◆ Recorded data ◆
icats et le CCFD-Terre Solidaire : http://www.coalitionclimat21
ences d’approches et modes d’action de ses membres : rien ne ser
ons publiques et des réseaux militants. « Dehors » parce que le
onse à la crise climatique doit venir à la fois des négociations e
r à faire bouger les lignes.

◆ Prompt ◆
Word for word, transcribe the entire listing shown above.

◆ Response box ◆
icats et le CCFD-Terre Solidaire : http://www.coalitionclimat21
ences d’approches et modes d’action de ses membres : rien ne ser
ons publiques et des réseaux militants. « Dehors » parce que le
onse à la crise climatique doit venir à la fois des négociations e
r à faire bouger les lignes.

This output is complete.